Records from a data collection:
#####

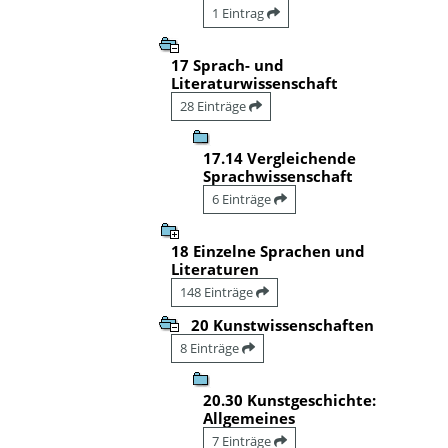
1 Eintrag
17 Sprach- und
Literaturwissenschaft
28 Einträge
17.14 Vergleichende
Sprachwissenschaft
6 Einträge
18 Einzelne Sprachen und
Literaturen
148 Einträge
20 Kunstwissenschaften
8 Einträge
20.30 Kunstgeschichte:
Allgemeines
7 Einträge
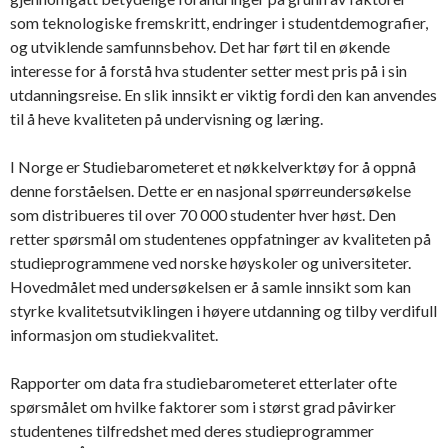
som teknologiske fremskritt, endringer i studentdemografier,
og utviklende samfunnsbehov. Det har ført til en økende
interesse for å forstå hva studenter setter mest pris på i sin
utdanningsreise. En slik innsikt er viktig fordi den kan anvendes
til å heve kvaliteten på undervisning og læring.
I Norge er Studiebarometeret et nøkkelverktøy for å oppnå
denne forståelsen. Dette er en nasjonal spørreundersøkelse
som distribueres til over 70 000 studenter hver høst. Den
retter spørsmål om studentenes oppfatninger av kvaliteten på
studieprogrammene ved norske høyskoler og universiteter.
Hovedmålet med undersøkelsen er å samle innsikt som kan
styrke kvalitetsutviklingen i høyere utdanning og tilby verdifull
informasjon om studiekvalitet.
Rapporter om data fra studiebarometeret etterlater ofte
spørsmålet om hvilke faktorer som i størst grad påvirker
studentenes tilfredshet med deres studieprogrammer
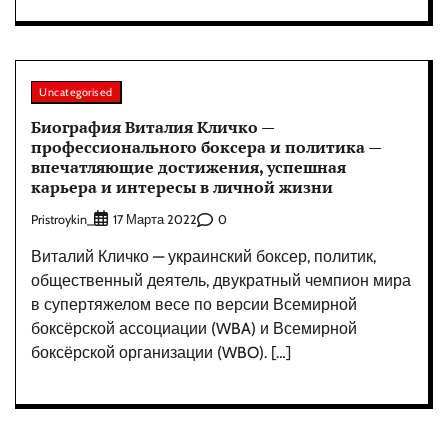
Uncategorised
Биография Виталия Кличко —
профессионального боксера и политика —
впечатляющие достижения, успешная
карьера и интересы в личной жизни
Pristroykin_
0
17 Марта 2022
Виталий Кличко — украинский боксер, политик,
общественный деятель, двукратный чемпион мира
в супертяжелом весе по версии Всемирной
боксёрской ассоциации (WBA) и Всемирной
боксёрской организации (WBO). […]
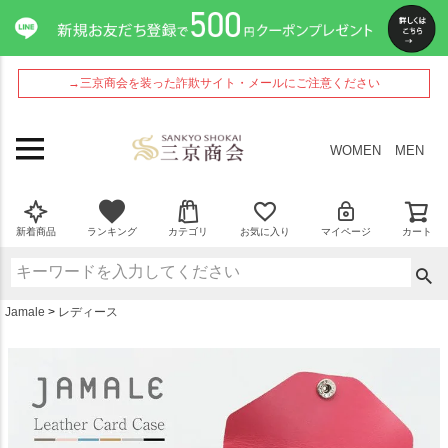
ペー
ジト
ップ
へ
→三京商会を装った詐欺サイト・メールにご注意ください
WOMEN
MEN
新着商品
ランキング
カテゴリ
お気に入り
マイページ
カート
Jamale
レディース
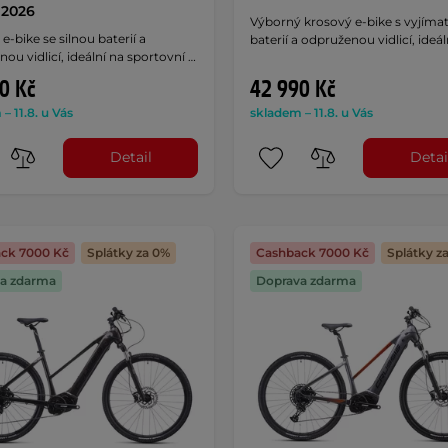
 2026
Výborný krosový e-bike s vyjíma
e-bike se silnou baterií a
baterií a odpruženou vidlicí, ideál
ou vidlicí, ideální na sportovní …
0 Kč
42 990 Kč
– 11.8. u Vás
skladem – 11.8. u Vás
Detail
Detai
ck 7000 Kč
Splátky za 0%
Cashback 7000 Kč
Splátky z
a zdarma
Doprava zdarma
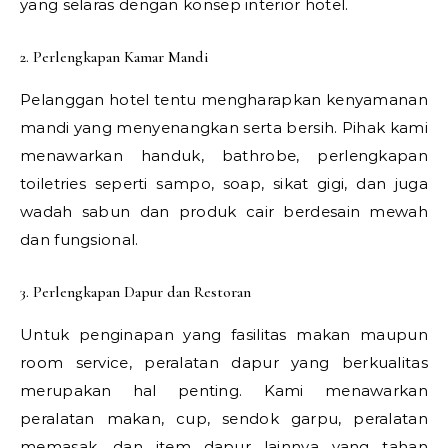
yang selaras dengan konsep interior hotel.
2. Perlengkapan Kamar Mandi
Pelanggan hotel tentu mengharapkan kenyamanan
mandi yang menyenangkan serta bersih. Pihak kami
menawarkan handuk, bathrobe, perlengkapan
toiletries seperti sampo, soap, sikat gigi, dan juga
wadah sabun dan produk cair berdesain mewah
dan fungsional.
3. Perlengkapan Dapur dan Restoran
Untuk penginapan yang fasilitas makan maupun
room service, peralatan dapur yang berkualitas
merupakan hal penting. Kami menawarkan
peralatan makan, cup, sendok garpu, peralatan
memasak, dan item dapur lainnya yang tahan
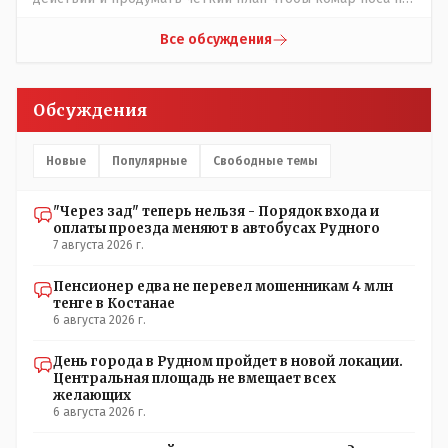
подточил! Но тут явно спешили, а в аналитическом
центре либо кто то из родственников сидит, либо
Все обсуждения
ведущий специалист на Мальдивы уехал, либо всё
вместе! Пока прокатывает по вышеизложенным Вами
причинам, просто обстоятельства немного меняются по
Обсуждения
сравнению с Назарбаевскими временами, власти
решили пощупать кошелёк населения, а это уже
неизвестная в уравнении взаимоотношений власти и
Новые
Популярные
Свободные темы
народа! Тут бы как раз специалист-аналитик и
пригодился бы!
"Через зад" теперь нельзя - Порядок входа и
оплаты проезда меняют в автобусах Рудного
7 августа 2026 г.
Пенсионер едва не перевел мошенникам 4 млн
тенге в Костанае
6 августа 2026 г.
День города в Рудном пройдет в новой локации.
Центральная площадь не вмещает всех
желающих
6 августа 2026 г.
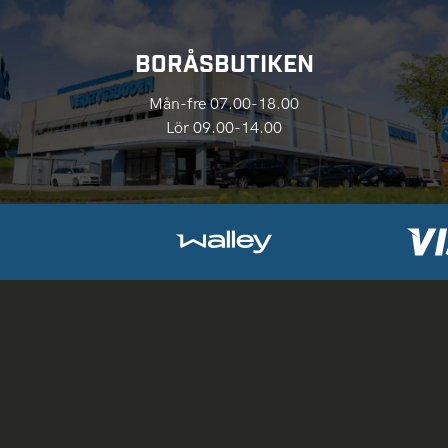
BORÅSBUTIKEN
Mån-fre 07.00-18.00
Lör 09.00-14.00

#####

Written task = In the entries above, find the line with "Rapporter om data" and the line with "7 августа 2026 г.". Write out exactly those two lines and every line between them, pictures excluded.

Answer for this exercise =
Rapporter om data fra studiebarometeret etterlater ofte
spørsmålet om hvilke faktorer som i størst grad påvirker
studentenes tilfredshet med deres studieprogrammer
Uncategorised
Биография Виталия Кличко —
профессионального боксера и политика —
впечатляющие достижения, успешная
карьера и интересы в личной жизни
Pristroykin_
0
17 Марта 2022
Виталий Кличко — украинский боксер, политик,
общественный деятель, двукратный чемпион мира
в супертяжелом весе по версии Всемирной
боксёрской ассоциации (WBA) и Всемирной
боксёрской организации (WBO). […]
ペー
ジト
ップ
へ
→三京商会を装った詐欺サイト・メールにご注意ください
WOMEN
MEN
新着商品
ランキング
カテゴリ
お気に入り
マイページ
カート
Jamale
レディース
 2026
Výborný krosový e-bike s vyjíma
e-bike se silnou baterií a
baterií a odpruženou vidlicí, ideál
ou vidlicí, ideální na sportovní …
0 Kč
42 990 Kč
– 11.8. u Vás
skladem – 11.8. u Vás
Detail
Detai
ck 7000 Kč
Splátky za 0%
Cashback 7000 Kč
Splátky z
a zdarma
Doprava zdarma
yang selaras dengan konsep interior hotel.
2. Perlengkapan Kamar Mandi
Pelanggan hotel tentu mengharapkan kenyamanan
mandi yang menyenangkan serta bersih. Pihak kami
menawarkan handuk, bathrobe, perlengkapan
toiletries seperti sampo, soap, sikat gigi, dan juga
wadah sabun dan produk cair berdesain mewah
dan fungsional.
3. Perlengkapan Dapur dan Restoran
Untuk penginapan yang fasilitas makan maupun
room service, peralatan dapur yang berkualitas
merupakan hal penting. Kami menawarkan
peralatan makan, cup, sendok garpu, peralatan
memasak, dan item dapur lainnya yang tahan
подточил! Но тут явно спешили, а в аналитическом
центре либо кто то из родственников сидит, либо
Все обсуждения
ведущий специалист на Мальдивы уехал, либо всё
вместе! Пока прокатывает по вышеизложенным Вами
причинам, просто обстоятельства немного меняются по
Обсуждения
сравнению с Назарбаевскими временами, власти
решили пощупать кошелёк населения, а это уже
неизвестная в уравнении взаимоотношений власти и
Новые
Популярные
Свободные темы
народа! Тут бы как раз специалист-аналитик и
пригодился бы!
"Через зад" теперь нельзя - Порядок входа и
оплаты проезда меняют в автобусах Рудного
7 августа 2026 г.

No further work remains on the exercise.